Landmarks like a church steeple or a yellow house on the corner play an important role in the ability to navigate. But so does an internal compass, thought to be supported by specialized neurons in the brain—called “head-direction” cells. These neurons respond to direction, and there are still many unsolved puzzles as to how they work. A team of neuroscientists at the University of Tübingen has established exactly where they are located, how they are connected to other parts of the brain, and which mechanisms support their activity. The researchers believe they may have found the location in the brain where the information from the internal compass meets inputs about external landmarks. The international team is headed by Dr. Patricia Preston-Ferrer at the Institute of Neurobiology and the Werner Reichardt Center for Integrative Neuroscience (CIN). The study, conducted in cooperation with the Shenzhen Institute of Advanced Technology, has been published in the journal Cell Reports.
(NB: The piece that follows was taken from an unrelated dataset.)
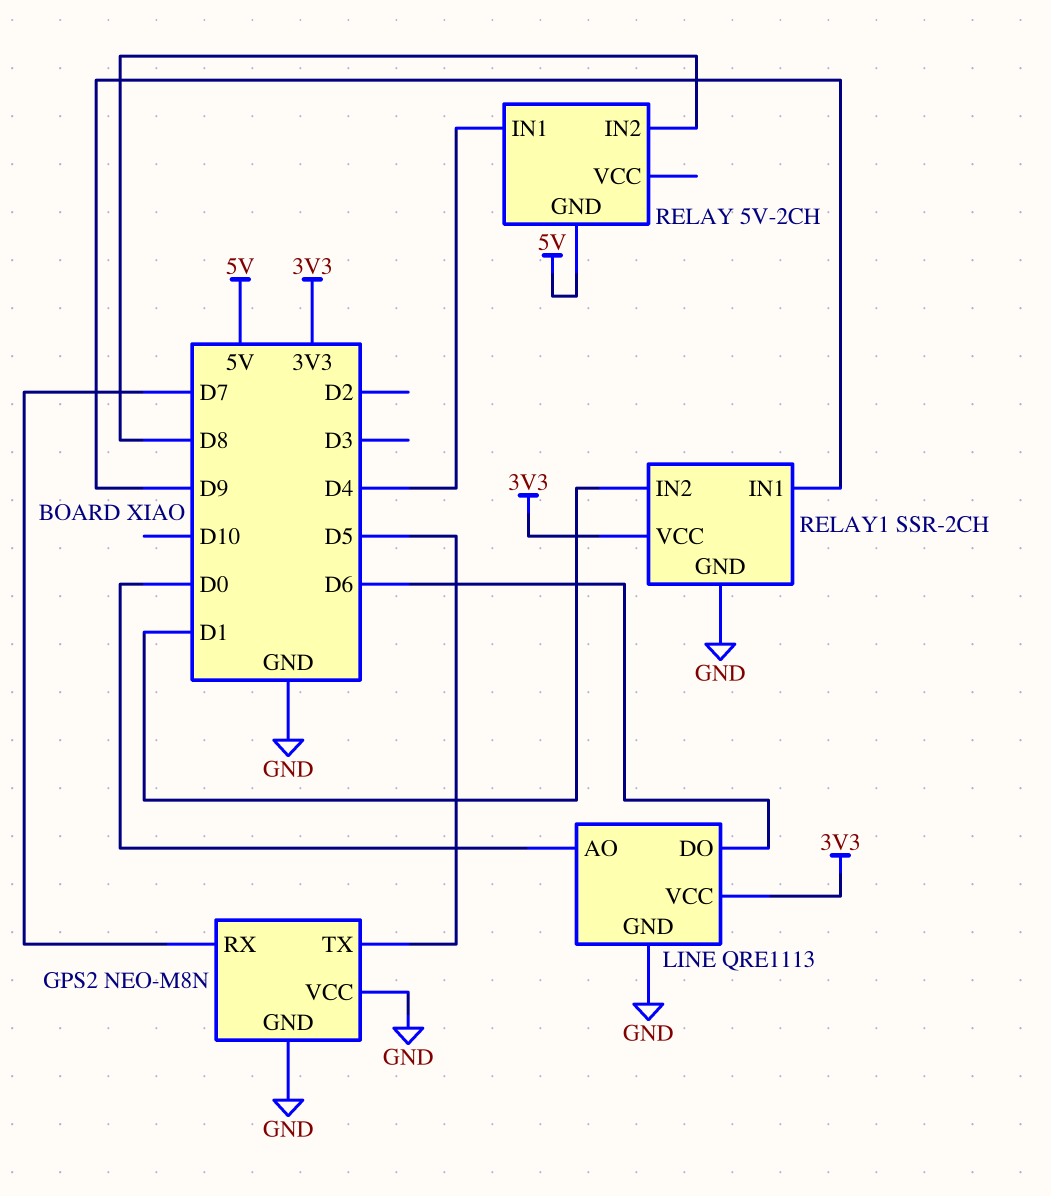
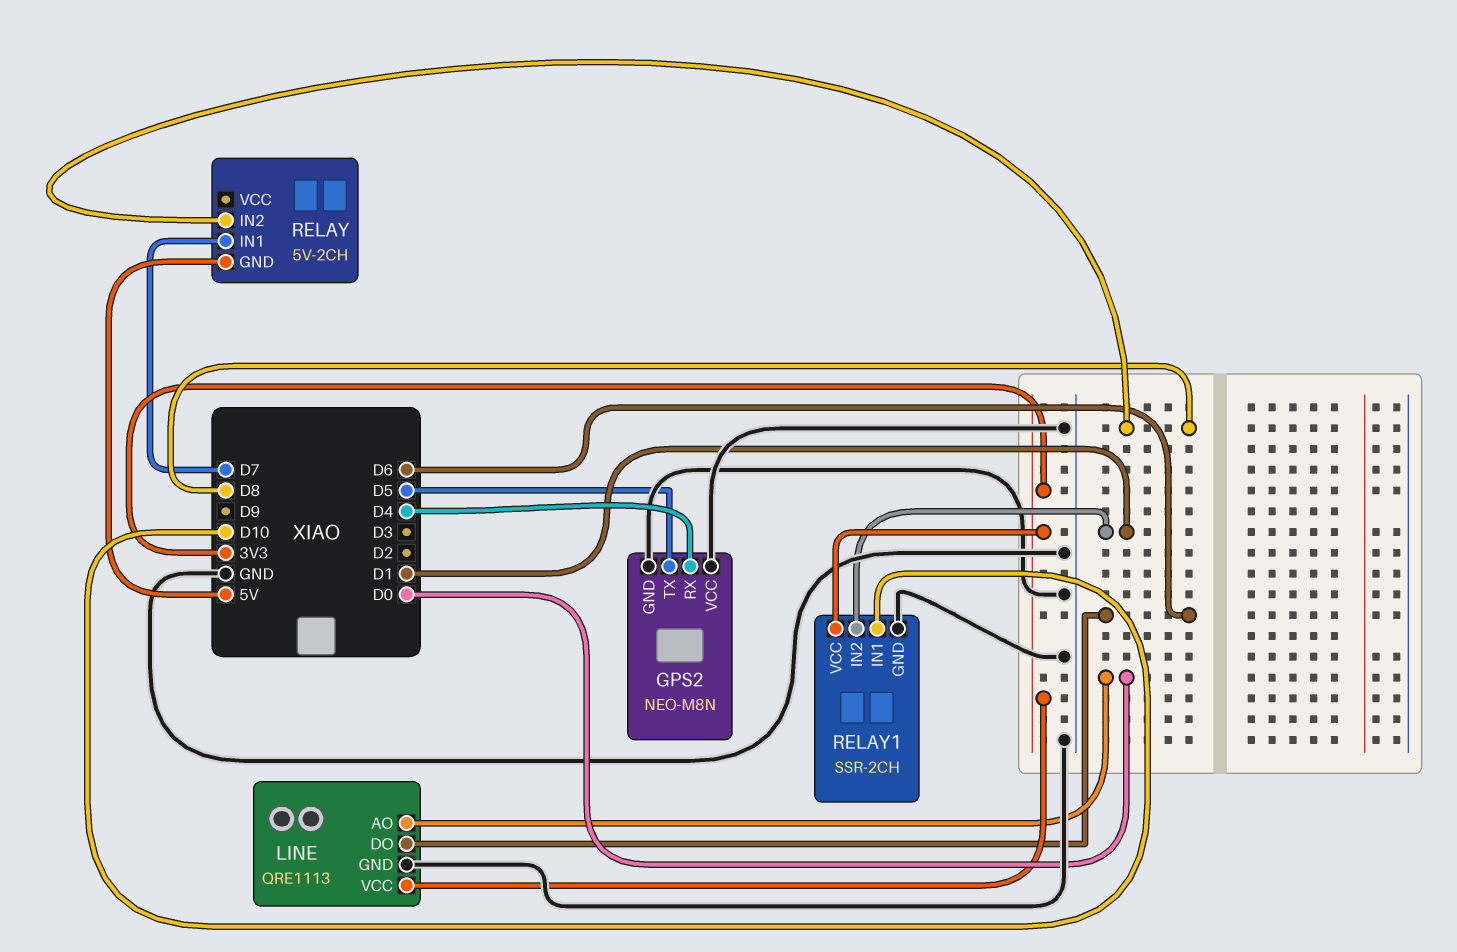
GPS2 pin RX: D7 -> D4
RELAY pin IN1: D4 -> D7
RELAY1 pin IN1: D9 -> D10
“The existence of head-direction cells was documented more than 30 years ago in rodents. Much like a compass, these neurons follow the movement of the animal in its environment, thus giving rise to an internal representation of direction in the brain,” Dr. Patricia Preston-Ferrer explains. “If you are to understand how neurons work in the brain, you first need to make them visible,” she adds. In order to understand information processing in the brain—the software—you need to resolve the underlying brain circuits—the hardware. As early as 2016, the team established an experimental approach for making head-direction neurons visible under the microscope.
Corresponding structures in the human brain
Head-direction neurons are known to be preferentially located in the presubiculum, a specialized area of the cortex. “We were very surprised by finding that the mouse presubiculum was not homogeneous, but clearly divided into modules,” says CIN researcher Giuseppe Balsamo. “We identified two different types of modules which were molecularly distinct, and were differently interconnected with other parts of the brain.” The team found that these modules were present not only in the rodent brain, but also in the human brain.
By labeling individual head-direction neurons, the authors made two striking observations. Firstly, head-direction neurons were found only in one cortical module, pointing to a precise structure-function organization of the presubicular cortex. Second, this module type was densely innervated by one particular nucleus of the thalamus, which is involved in the processing of visual landmark information. “We know that efficient navigation relies on the use of an internal compass, plus external visual landmark information,” says Professor Andrea Burgalossi, head of a CIN research unit. “We may have found the place in the brain where the internal sense of direction and visual information are combined to support navigation.”
Switching off the compass
The team also found that, whenever they artificially perturbed the activity of the cortical modules, head-direction neurons became suddenly silent. “It seemed that our manipulation had switched off the internal compass,” says Dr. Eduardo Blanco-Hernandez. Yet not all head-direction neurons were silenced. “We currently do not know whether silenced and stable head-direction neurons serve different functions during behavior, but clearly the internal compass has a more complex structure than previously assumed.”